▸ **Material for this exercise**:
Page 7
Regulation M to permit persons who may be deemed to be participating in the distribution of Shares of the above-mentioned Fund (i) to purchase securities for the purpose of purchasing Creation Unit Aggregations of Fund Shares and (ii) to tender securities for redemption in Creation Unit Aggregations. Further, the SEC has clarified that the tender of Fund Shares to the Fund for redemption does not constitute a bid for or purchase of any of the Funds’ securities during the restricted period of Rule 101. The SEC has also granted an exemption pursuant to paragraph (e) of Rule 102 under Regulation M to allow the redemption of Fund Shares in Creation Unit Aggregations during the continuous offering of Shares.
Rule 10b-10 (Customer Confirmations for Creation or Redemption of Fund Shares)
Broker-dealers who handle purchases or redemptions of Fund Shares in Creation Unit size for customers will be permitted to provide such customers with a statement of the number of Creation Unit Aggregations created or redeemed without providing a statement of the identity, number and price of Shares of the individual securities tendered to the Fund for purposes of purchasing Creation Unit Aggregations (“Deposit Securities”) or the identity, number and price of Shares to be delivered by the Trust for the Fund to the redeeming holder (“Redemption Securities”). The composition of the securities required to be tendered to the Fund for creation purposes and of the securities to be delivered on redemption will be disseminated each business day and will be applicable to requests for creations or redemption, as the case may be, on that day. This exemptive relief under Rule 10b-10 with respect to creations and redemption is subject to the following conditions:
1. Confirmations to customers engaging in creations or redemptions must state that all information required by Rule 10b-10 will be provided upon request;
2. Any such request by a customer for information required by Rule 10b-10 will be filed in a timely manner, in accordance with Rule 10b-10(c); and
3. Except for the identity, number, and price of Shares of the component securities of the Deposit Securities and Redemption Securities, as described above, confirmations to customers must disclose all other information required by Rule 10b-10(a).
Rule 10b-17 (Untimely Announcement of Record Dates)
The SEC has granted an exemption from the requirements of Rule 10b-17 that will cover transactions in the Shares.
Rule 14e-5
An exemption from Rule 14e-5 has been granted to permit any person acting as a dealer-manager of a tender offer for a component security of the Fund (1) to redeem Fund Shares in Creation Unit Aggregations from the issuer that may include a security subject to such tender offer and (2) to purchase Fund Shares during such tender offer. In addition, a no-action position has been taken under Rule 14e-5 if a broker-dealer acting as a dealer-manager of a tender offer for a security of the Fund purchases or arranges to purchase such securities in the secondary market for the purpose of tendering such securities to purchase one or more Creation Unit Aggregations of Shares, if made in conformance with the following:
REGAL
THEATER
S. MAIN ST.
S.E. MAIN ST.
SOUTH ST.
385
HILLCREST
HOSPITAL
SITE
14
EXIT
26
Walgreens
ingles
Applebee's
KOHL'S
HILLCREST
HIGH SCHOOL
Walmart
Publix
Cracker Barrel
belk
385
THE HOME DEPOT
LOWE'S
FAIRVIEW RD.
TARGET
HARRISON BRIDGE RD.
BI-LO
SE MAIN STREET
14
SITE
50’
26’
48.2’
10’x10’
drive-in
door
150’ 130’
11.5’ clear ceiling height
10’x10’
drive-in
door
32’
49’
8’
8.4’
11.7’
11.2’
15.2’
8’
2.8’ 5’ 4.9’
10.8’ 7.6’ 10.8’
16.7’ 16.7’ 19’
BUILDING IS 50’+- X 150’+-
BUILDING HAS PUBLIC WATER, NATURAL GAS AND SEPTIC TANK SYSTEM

▸ **Assignment**:
Would you retype the listing above in full, exactly as it reads?

▸ **Task solution**:
Page 7
Regulation M to permit persons who may be deemed to be participating in the distribution of Shares of the above-mentioned Fund (i) to purchase securities for the purpose of purchasing Creation Unit Aggregations of Fund Shares and (ii) to tender securities for redemption in Creation Unit Aggregations. Further, the SEC has clarified that the tender of Fund Shares to the Fund for redemption does not constitute a bid for or purchase of any of the Funds’ securities during the restricted period of Rule 101. The SEC has also granted an exemption pursuant to paragraph (e) of Rule 102 under Regulation M to allow the redemption of Fund Shares in Creation Unit Aggregations during the continuous offering of Shares.
Rule 10b-10 (Customer Confirmations for Creation or Redemption of Fund Shares)
Broker-dealers who handle purchases or redemptions of Fund Shares in Creation Unit size for customers will be permitted to provide such customers with a statement of the number of Creation Unit Aggregations created or redeemed without providing a statement of the identity, number and price of Shares of the individual securities tendered to the Fund for purposes of purchasing Creation Unit Aggregations (“Deposit Securities”) or the identity, number and price of Shares to be delivered by the Trust for the Fund to the redeeming holder (“Redemption Securities”). The composition of the securities required to be tendered to the Fund for creation purposes and of the securities to be delivered on redemption will be disseminated each business day and will be applicable to requests for creations or redemption, as the case may be, on that day. This exemptive relief under Rule 10b-10 with respect to creations and redemption is subject to the following conditions:
1. Confirmations to customers engaging in creations or redemptions must state that all information required by Rule 10b-10 will be provided upon request;
2. Any such request by a customer for information required by Rule 10b-10 will be filed in a timely manner, in accordance with Rule 10b-10(c); and
3. Except for the identity, number, and price of Shares of the component securities of the Deposit Securities and Redemption Securities, as described above, confirmations to customers must disclose all other information required by Rule 10b-10(a).
Rule 10b-17 (Untimely Announcement of Record Dates)
The SEC has granted an exemption from the requirements of Rule 10b-17 that will cover transactions in the Shares.
Rule 14e-5
An exemption from Rule 14e-5 has been granted to permit any person acting as a dealer-manager of a tender offer for a component security of the Fund (1) to redeem Fund Shares in Creation Unit Aggregations from the issuer that may include a security subject to such tender offer and (2) to purchase Fund Shares during such tender offer. In addition, a no-action position has been taken under Rule 14e-5 if a broker-dealer acting as a dealer-manager of a tender offer for a security of the Fund purchases or arranges to purchase such securities in the secondary market for the purpose of tendering such securities to purchase one or more Creation Unit Aggregations of Shares, if made in conformance with the following:
REGAL
THEATER
S. MAIN ST.
S.E. MAIN ST.
SOUTH ST.
385
HILLCREST
HOSPITAL
SITE
14
EXIT
26
Walgreens
ingles
Applebee's
KOHL'S
HILLCREST
HIGH SCHOOL
Walmart
Publix
Cracker Barrel
belk
385
THE HOME DEPOT
LOWE'S
FAIRVIEW RD.
TARGET
HARRISON BRIDGE RD.
BI-LO
SE MAIN STREET
14
SITE
50’
26’
48.2’
10’x10’
drive-in
door
150’ 130’
11.5’ clear ceiling height
10’x10’
drive-in
door
32’
49’
8’
8.4’
11.7’
11.2’
15.2’
8’
2.8’ 5’ 4.9’
10.8’ 7.6’ 10.8’
16.7’ 16.7’ 19’
BUILDING IS 50’+- X 150’+-
BUILDING HAS PUBLIC WATER, NATURAL GAS AND SEPTIC TANK SYSTEM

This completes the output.